Problem statement: Copy out the text lines from all of the data below exactly as they appear. Leave the pictures out of your answer.

Extracted entries:
++++++

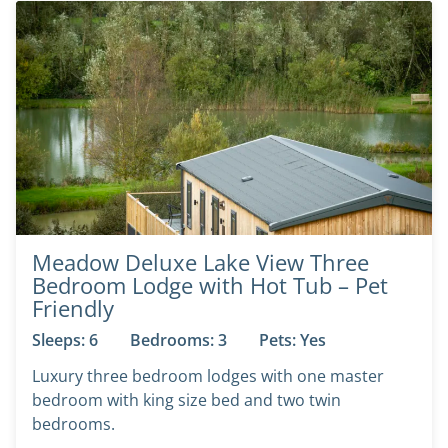
Meadow Deluxe Lake View Three
Bedroom Lodge with Hot Tub – Pet
Friendly
Sleeps: 6
Bedrooms: 3
Pets: Yes
Luxury three bedroom lodges with one master
bedroom with king size bed and two twin
bedrooms.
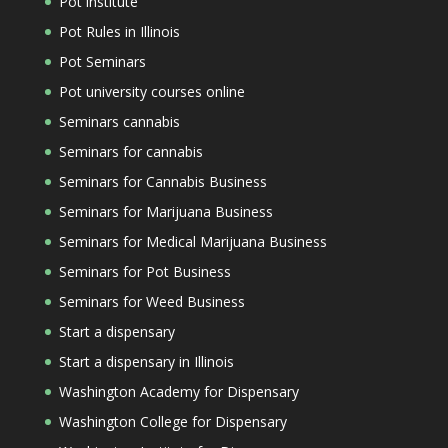
Pot institute
Pot Rules in Illinois
Pot Seminars
Pot university courses online
Seminars cannabis
Seminars for cannabis
Seminars for Cannabis Business
Seminars for Marijuana Business
Seminars for Medical Marijuana Business
Seminars for Pot Business
Seminars for Weed Business
Start a dispensary
Start a dispensary in Illinois
Washington Academy for Dispensary
Washington College for Dispensary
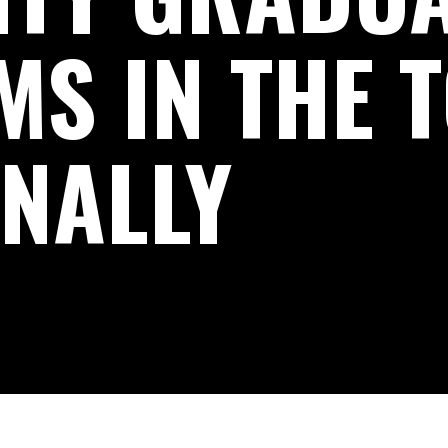
S IN THE 
ONALLY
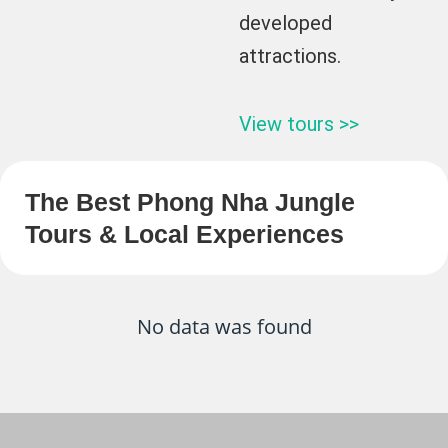
developed
attractions.
View tours >>
The Best Phong Nha Jungle
Tours & Local Experiences
No data was found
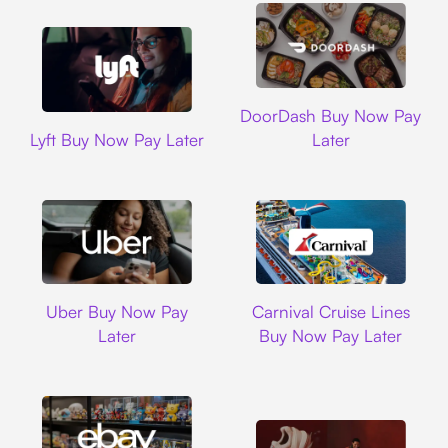
DoorDash
DoorDash Buy Now Pay
Lyft
Lyft Buy Now Pay Later
Later
Uber
Carnival Cruise L
Uber Buy Now Pay
Carnival Cruise Lines
Later
Buy Now Pay Later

++++++

Answer space:
Meadow Deluxe Lake View Three
Bedroom Lodge with Hot Tub – Pet
Friendly
Sleeps: 6
Bedrooms: 3
Pets: Yes
Luxury three bedroom lodges with one master
bedroom with king size bed and two twin
bedrooms.
Pot institute
Pot Rules in Illinois
Pot Seminars
Pot university courses online
Seminars cannabis
Seminars for cannabis
Seminars for Cannabis Business
Seminars for Marijuana Business
Seminars for Medical Marijuana Business
Seminars for Pot Business
Seminars for Weed Business
Start a dispensary
Start a dispensary in Illinois
Washington Academy for Dispensary
Washington College for Dispensary
S IN THE 
ONALLY
developed
attractions.
View tours >>
The Best Phong Nha Jungle
Tours & Local Experiences
No data was found
DoorDash
DoorDash Buy Now Pay
Lyft
Lyft Buy Now Pay Later
Later
Uber
Carnival Cruise L
Uber Buy Now Pay
Carnival Cruise Lines
Later
Buy Now Pay Later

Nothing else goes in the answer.